Being close to everything is one of the advantages of a small town. Mariehamn is easy to discover on foot. The distance between the town’s two harbours is just over one kilometre, and the streets are paved with interesting history.
Mariehamn offers many exciting encounters between new and old worlds. Today the western harbour is the port for modern ferries and cruise ships, but here you can also see the tall ship Pommern, which was built in 1903 and is the world’s only four- masted barque in its original condition. Combine a visit to the Pommern with the Maritime Museum for a deeper dive into Åland’s impressive maritime history.
Walk along the path up to Badhusberget’s lookout place to get a bird’s eye view of Mariehamn. Every afternoon around 2 p.m. you can see several ferries on the fairway to the port of Mariehamn.
In the western harbour you can find ÅSS Paviljongen and other buildings from the town’s spa resort era in the early 20th century. Then follow the Esplanade towards the town centre. The Esplanade linden alley dates back to the original town plan from 1859.
At St. Göran’s Church from 1927 you can stop and admire the murals and window paintings. The church, as well as the buildings of the Åland Navigation Institute and the Town Hall are designed by architect Lars Sonck.

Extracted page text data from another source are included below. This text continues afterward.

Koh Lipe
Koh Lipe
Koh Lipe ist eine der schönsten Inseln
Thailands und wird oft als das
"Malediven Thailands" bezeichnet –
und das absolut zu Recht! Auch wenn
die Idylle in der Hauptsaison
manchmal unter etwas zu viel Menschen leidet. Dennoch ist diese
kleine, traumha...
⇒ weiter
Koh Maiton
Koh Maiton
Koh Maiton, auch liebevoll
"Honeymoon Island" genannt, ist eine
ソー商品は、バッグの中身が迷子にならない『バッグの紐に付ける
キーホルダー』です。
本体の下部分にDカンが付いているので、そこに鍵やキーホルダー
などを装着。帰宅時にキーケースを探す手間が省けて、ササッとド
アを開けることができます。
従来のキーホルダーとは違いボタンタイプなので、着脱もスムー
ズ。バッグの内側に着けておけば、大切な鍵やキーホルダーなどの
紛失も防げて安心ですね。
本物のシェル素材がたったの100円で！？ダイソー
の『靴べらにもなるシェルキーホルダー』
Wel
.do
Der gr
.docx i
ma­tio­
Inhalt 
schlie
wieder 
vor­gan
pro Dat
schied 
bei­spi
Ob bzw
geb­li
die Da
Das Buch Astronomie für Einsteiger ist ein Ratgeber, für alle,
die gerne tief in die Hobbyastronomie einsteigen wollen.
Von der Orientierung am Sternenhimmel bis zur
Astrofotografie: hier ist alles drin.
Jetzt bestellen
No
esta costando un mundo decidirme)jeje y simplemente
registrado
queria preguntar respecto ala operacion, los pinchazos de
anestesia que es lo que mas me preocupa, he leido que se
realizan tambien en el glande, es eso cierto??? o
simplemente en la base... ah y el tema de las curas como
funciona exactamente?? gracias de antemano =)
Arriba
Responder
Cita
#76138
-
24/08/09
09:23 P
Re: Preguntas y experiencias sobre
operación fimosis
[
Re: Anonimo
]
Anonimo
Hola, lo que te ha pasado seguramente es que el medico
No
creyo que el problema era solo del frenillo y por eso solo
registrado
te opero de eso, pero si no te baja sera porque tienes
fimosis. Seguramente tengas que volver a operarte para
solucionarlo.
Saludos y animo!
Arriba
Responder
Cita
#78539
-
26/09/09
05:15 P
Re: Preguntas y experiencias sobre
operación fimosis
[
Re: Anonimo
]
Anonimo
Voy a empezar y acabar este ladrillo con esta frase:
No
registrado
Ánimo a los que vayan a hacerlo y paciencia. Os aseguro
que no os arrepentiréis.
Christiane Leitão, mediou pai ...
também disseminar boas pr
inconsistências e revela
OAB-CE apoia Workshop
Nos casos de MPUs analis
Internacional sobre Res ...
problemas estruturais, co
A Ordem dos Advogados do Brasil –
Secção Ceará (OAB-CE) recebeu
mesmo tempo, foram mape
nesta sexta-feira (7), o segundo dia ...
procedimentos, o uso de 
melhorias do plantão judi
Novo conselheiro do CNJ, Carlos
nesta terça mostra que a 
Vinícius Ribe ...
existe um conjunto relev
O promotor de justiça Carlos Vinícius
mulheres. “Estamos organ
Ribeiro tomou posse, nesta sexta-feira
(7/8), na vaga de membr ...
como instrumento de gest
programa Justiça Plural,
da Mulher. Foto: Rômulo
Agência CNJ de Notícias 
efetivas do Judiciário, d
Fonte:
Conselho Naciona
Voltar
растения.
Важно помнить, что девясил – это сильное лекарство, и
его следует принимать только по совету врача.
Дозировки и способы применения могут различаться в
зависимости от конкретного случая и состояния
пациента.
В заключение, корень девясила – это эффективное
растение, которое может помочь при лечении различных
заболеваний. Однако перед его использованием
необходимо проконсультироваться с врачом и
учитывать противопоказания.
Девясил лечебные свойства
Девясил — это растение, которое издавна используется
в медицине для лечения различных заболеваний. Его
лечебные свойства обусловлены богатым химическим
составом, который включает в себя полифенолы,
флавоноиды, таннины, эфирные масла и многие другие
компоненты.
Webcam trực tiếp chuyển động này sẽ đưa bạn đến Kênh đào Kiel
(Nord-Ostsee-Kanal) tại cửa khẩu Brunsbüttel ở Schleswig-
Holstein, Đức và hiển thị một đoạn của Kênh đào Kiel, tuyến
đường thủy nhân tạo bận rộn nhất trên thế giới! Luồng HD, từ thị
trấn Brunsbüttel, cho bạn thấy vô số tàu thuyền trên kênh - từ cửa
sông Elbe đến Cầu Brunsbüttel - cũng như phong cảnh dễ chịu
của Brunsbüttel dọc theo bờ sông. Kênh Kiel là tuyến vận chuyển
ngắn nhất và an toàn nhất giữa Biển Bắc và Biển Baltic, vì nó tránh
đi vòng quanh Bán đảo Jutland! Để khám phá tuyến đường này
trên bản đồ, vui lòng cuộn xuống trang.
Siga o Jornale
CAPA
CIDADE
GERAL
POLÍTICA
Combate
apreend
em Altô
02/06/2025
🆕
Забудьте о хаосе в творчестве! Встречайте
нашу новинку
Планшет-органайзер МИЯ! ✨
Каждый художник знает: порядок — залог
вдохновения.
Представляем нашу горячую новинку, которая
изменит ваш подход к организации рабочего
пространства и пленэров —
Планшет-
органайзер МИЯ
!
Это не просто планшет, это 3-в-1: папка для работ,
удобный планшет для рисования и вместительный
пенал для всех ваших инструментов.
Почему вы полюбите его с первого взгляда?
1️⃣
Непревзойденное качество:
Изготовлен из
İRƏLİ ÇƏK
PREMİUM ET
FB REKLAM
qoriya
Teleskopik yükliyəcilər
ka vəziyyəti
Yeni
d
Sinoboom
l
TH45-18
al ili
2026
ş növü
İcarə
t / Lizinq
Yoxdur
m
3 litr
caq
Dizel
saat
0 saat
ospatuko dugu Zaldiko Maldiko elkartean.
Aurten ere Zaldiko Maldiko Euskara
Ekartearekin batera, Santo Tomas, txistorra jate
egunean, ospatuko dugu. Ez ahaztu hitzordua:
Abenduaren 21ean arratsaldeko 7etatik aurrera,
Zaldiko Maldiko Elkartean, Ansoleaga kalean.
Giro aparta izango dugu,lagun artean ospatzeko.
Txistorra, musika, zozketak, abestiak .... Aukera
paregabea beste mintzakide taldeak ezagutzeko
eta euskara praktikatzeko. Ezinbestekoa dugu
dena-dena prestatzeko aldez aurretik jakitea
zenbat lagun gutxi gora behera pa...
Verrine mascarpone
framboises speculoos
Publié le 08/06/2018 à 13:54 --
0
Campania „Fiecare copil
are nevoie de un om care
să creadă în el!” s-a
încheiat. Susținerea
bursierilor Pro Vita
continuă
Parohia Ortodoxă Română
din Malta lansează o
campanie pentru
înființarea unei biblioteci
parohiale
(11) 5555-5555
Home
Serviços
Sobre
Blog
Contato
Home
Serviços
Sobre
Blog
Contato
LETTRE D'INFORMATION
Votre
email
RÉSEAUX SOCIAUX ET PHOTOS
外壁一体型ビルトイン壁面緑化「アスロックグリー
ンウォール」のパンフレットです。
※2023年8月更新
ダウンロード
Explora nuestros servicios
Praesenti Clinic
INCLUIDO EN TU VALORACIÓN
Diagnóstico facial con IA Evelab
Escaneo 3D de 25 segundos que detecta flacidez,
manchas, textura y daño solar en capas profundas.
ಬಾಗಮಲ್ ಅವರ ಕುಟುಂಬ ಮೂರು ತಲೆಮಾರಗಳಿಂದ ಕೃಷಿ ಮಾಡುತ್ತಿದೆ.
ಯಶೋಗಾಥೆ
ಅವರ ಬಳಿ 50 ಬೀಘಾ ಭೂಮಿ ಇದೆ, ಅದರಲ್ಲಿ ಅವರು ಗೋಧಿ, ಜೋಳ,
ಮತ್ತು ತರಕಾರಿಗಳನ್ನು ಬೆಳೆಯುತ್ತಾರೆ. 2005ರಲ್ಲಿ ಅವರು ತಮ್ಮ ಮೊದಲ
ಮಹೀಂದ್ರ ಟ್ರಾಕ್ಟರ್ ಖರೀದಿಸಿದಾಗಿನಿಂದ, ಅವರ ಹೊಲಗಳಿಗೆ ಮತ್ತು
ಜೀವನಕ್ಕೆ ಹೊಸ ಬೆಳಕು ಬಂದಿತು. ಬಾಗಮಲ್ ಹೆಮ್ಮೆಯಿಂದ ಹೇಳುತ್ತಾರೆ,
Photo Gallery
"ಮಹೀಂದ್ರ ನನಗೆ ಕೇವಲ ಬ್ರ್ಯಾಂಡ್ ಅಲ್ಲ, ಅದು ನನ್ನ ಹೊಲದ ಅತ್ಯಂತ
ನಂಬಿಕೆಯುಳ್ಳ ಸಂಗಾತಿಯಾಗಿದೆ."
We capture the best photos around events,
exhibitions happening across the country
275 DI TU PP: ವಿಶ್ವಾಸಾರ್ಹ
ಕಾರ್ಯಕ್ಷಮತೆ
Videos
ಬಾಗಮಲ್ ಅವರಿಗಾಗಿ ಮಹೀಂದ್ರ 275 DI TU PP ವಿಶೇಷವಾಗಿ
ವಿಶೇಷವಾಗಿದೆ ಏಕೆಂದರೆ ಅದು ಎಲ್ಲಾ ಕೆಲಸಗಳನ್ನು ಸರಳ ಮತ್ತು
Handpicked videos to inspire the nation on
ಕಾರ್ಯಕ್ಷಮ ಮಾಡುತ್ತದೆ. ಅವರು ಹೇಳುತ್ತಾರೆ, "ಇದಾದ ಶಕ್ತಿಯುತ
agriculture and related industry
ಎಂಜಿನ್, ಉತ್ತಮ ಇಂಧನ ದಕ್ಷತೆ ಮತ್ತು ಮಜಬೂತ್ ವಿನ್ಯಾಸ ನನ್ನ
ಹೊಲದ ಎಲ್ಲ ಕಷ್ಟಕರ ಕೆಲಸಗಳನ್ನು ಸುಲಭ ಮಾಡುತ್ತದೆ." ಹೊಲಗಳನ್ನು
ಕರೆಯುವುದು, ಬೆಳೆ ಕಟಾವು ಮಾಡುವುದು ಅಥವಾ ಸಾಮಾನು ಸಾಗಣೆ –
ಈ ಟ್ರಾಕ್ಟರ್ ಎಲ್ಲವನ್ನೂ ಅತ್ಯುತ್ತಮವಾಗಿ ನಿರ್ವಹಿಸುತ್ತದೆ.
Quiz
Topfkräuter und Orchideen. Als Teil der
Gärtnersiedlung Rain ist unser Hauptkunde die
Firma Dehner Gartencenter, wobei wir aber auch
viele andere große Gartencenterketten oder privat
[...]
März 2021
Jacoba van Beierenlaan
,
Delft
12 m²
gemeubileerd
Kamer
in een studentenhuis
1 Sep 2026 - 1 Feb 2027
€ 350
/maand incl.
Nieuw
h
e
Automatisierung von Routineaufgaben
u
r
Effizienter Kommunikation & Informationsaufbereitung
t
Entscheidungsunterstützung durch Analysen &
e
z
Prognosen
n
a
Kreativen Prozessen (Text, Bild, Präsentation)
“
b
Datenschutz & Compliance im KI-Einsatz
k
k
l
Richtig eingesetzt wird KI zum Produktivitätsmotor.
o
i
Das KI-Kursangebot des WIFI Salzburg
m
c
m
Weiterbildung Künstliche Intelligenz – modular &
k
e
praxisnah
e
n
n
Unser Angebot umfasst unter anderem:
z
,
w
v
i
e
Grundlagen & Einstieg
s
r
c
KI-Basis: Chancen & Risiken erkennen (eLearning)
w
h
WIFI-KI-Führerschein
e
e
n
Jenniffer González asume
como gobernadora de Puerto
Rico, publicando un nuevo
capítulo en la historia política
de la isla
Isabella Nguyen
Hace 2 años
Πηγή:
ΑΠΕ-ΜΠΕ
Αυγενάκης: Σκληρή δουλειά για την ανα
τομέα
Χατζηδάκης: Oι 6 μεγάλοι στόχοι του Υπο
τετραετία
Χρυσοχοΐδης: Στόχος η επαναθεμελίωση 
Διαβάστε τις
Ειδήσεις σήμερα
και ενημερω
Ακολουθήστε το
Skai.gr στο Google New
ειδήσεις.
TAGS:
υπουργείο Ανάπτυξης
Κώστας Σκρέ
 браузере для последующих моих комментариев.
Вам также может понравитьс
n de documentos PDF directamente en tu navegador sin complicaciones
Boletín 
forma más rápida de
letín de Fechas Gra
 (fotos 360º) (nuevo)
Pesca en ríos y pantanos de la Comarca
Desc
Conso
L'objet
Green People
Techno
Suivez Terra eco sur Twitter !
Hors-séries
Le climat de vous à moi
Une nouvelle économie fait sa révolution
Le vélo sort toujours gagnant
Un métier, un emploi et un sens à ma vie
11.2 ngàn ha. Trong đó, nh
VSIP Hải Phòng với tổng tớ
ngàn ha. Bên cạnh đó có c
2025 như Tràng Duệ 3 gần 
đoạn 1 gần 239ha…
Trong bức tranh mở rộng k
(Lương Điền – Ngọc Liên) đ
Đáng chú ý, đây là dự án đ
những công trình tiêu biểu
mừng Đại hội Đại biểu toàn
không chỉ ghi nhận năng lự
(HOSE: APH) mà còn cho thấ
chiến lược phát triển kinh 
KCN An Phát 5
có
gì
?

Another style of architecture can be found along Södragatan, one of the oldest streets in town with fin-de-siècle wooden houses designed by Hilda Hongell, born in Mariehamn and Finland’s first female Master Builder.
Sunbathing and swimming
Mariehamn’s eastern seaside attracts with restaurants and shopping around the Torggatan pedestrian street. You can also visit the Cultural History Museum of Åland and Åland Art Museum, or enjoy of a dip in the sea by Lilla Holmen’s sandy beach where there is also a jetty, kiddie’s pirate ship and peacocks. The Maritime Quarter and Mariebad swimming centre are also favourites for all the family.